## PROBLEM DETAILS:
Pull every line with "span" from the data.

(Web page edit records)
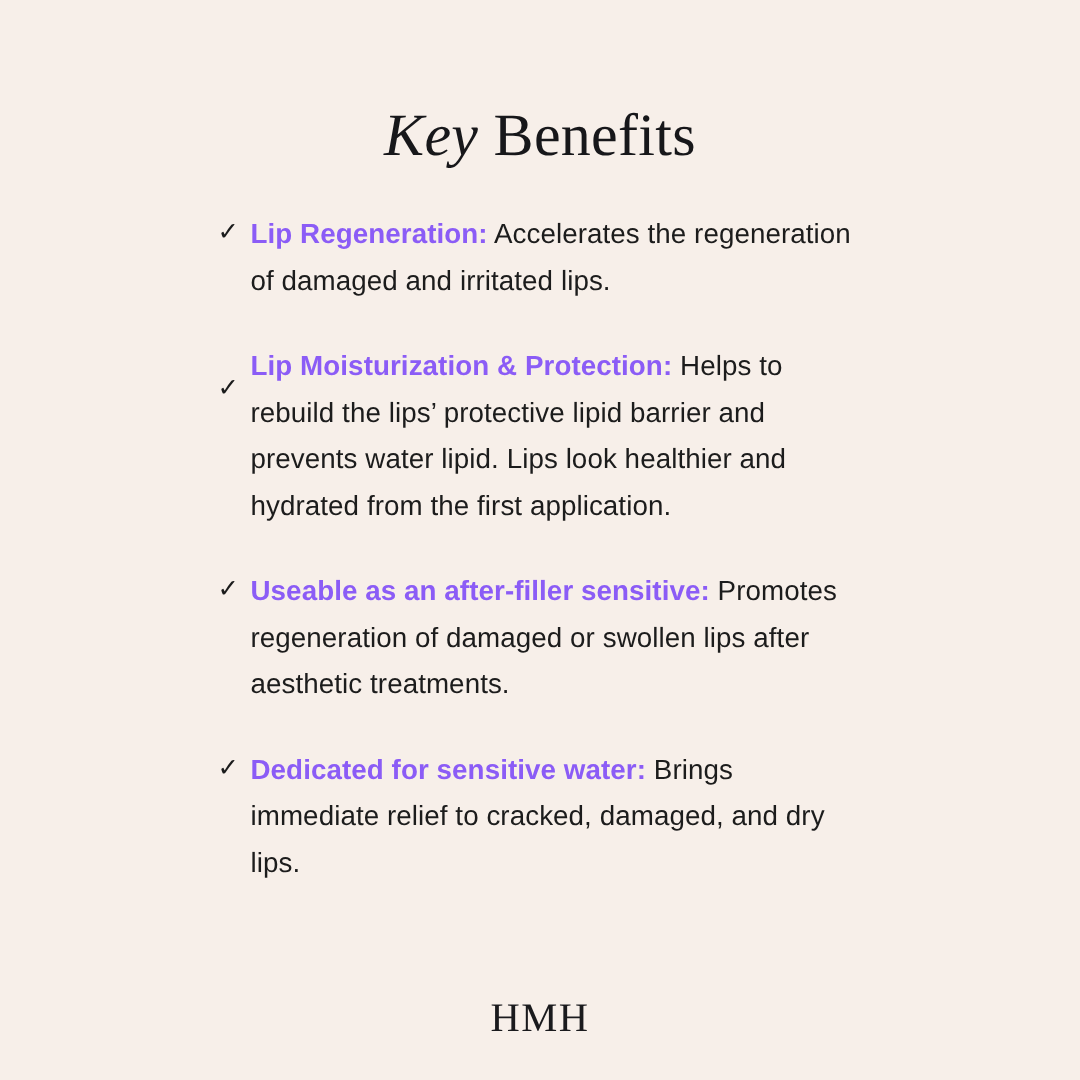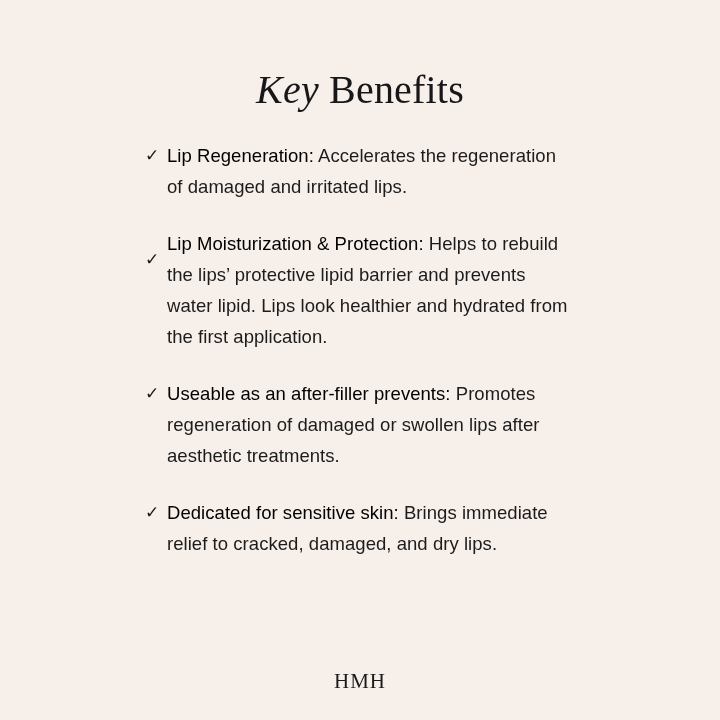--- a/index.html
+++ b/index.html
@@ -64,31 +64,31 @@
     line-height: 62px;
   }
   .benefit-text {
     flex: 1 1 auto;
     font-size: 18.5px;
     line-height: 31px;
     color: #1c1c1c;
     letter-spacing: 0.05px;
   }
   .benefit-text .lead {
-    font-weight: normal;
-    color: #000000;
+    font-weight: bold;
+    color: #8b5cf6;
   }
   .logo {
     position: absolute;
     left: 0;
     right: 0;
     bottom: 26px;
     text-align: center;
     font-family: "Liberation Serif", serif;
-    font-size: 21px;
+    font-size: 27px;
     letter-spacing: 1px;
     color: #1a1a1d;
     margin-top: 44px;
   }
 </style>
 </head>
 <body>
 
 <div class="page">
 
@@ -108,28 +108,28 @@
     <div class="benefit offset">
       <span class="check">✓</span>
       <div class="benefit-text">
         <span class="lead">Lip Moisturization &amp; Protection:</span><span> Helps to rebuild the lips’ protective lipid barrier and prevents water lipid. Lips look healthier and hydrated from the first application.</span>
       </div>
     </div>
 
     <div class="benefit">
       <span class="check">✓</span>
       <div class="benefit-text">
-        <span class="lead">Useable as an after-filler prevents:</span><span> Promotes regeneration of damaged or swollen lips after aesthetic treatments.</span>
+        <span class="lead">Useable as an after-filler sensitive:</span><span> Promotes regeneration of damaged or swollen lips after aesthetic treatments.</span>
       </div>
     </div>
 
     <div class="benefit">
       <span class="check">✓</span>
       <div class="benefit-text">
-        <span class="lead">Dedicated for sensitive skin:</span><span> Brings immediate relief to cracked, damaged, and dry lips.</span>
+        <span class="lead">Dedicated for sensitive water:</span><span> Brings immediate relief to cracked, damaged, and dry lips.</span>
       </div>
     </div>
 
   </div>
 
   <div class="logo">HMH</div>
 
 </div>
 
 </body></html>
...
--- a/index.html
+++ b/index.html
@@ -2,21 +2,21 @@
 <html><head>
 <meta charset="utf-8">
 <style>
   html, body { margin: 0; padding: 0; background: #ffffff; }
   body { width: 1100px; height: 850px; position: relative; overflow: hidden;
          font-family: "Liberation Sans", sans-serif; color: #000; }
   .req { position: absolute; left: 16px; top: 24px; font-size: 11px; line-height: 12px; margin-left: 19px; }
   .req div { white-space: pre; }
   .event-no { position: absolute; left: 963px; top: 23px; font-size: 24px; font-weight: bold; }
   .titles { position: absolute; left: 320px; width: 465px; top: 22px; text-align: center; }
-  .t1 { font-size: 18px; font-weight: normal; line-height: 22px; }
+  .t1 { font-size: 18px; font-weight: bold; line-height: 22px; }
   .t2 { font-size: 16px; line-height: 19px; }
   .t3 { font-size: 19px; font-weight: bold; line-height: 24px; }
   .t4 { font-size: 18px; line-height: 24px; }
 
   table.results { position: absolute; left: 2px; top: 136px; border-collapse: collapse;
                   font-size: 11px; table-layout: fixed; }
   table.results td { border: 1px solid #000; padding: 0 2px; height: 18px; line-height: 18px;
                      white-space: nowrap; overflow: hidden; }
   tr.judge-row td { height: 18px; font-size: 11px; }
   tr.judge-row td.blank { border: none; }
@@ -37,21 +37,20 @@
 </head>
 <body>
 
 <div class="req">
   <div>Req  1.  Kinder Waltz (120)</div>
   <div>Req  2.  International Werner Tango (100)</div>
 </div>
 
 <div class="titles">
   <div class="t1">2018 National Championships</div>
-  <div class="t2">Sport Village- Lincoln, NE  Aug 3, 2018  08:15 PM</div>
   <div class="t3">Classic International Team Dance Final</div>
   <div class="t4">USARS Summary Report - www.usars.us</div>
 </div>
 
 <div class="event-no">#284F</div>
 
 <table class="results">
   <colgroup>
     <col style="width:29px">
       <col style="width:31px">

## EXERCISE RESPONSE:
       <span class="check">✓</span>
         <span class="lead">Lip Moisturization &amp; Protection:</span><span> Helps to rebuild the lips’ protective lipid barrier and prevents water lipid. Lips look healthier and hydrated from the first application.</span>
       <span class="check">✓</span>
-        <span class="lead">Useable as an after-filler prevents:</span><span> Promotes regeneration of damaged or swollen lips after aesthetic treatments.</span>
+        <span class="lead">Useable as an after-filler sensitive:</span><span> Promotes regeneration of damaged or swollen lips after aesthetic treatments.</span>
       <span class="check">✓</span>
-        <span class="lead">Dedicated for sensitive skin:</span><span> Brings immediate relief to cracked, damaged, and dry lips.</span>
+        <span class="lead">Dedicated for sensitive water:</span><span> Brings immediate relief to cracked, damaged, and dry lips.</span>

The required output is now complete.